*** Records for the task Section Begins ***

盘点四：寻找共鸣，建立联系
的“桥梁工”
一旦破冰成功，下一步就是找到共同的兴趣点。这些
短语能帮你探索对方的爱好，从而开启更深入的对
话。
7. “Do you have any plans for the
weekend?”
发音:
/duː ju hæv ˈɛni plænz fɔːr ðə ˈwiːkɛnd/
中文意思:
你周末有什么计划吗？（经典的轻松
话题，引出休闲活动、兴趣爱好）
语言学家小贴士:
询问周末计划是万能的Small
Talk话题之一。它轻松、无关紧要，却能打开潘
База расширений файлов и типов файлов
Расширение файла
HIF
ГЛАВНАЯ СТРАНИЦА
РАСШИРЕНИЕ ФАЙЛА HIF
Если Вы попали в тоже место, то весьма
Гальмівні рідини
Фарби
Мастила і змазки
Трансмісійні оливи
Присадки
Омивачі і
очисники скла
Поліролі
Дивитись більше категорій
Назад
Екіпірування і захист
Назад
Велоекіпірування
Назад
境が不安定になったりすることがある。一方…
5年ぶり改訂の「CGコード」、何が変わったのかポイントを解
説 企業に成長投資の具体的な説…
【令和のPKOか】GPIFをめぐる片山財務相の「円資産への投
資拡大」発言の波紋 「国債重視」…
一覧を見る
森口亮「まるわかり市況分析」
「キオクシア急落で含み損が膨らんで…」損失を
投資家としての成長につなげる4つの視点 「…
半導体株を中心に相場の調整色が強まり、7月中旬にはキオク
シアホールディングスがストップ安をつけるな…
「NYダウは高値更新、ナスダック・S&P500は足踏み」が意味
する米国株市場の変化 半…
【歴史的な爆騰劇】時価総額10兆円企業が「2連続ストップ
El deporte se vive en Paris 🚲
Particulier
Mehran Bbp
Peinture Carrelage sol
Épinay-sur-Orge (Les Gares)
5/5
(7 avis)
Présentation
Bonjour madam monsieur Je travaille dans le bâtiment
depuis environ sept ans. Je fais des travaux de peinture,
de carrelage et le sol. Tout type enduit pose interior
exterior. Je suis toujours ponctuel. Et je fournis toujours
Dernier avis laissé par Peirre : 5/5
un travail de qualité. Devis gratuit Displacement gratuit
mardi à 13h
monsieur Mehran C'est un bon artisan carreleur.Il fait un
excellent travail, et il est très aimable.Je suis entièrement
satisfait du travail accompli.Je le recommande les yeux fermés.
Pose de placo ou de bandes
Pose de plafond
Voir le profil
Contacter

*** Records for the task Section Ends ***

§ What to work on
Write out the records word for word from their first line up to and including the line with "очисники скла".

§ Response
盘点四：寻找共鸣，建立联系
的“桥梁工”
一旦破冰成功，下一步就是找到共同的兴趣点。这些
短语能帮你探索对方的爱好，从而开启更深入的对
话。
7. “Do you have any plans for the
weekend?”
发音:
/duː ju hæv ˈɛni plænz fɔːr ðə ˈwiːkɛnd/
中文意思:
你周末有什么计划吗？（经典的轻松
话题，引出休闲活动、兴趣爱好）
语言学家小贴士:
询问周末计划是万能的Small
Talk话题之一。它轻松、无关紧要，却能打开潘
База расширений файлов и типов файлов
Расширение файла
HIF
ГЛАВНАЯ СТРАНИЦА
РАСШИРЕНИЕ ФАЙЛА HIF
Если Вы попали в тоже место, то весьма
Гальмівні рідини
Фарби
Мастила і змазки
Трансмісійні оливи
Присадки
Омивачі і
очисники скла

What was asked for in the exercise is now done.